Written task:
Below is some data. Retype exactly the lines starting at the one with "hfov_deg: 52.6" and ending at the one with "exposure_s: 1/506".

Camera intrinsics data
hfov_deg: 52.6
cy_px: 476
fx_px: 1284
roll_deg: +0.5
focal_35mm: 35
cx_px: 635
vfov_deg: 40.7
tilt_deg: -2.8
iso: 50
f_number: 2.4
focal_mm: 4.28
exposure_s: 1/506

--

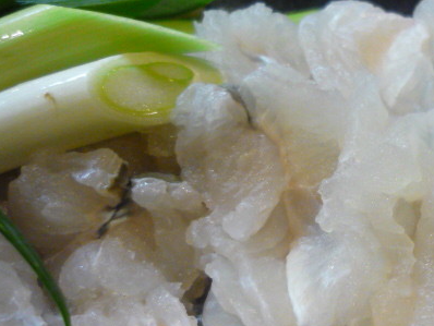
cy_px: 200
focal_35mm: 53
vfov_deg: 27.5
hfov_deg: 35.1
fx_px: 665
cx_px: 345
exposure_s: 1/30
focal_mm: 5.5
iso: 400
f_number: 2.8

Exercise response:
hfov_deg: 52.6
cy_px: 476
fx_px: 1284
roll_deg: +0.5
focal_35mm: 35
cx_px: 635
vfov_deg: 40.7
tilt_deg: -2.8
iso: 50
f_number: 2.4
focal_mm: 4.28
exposure_s: 1/506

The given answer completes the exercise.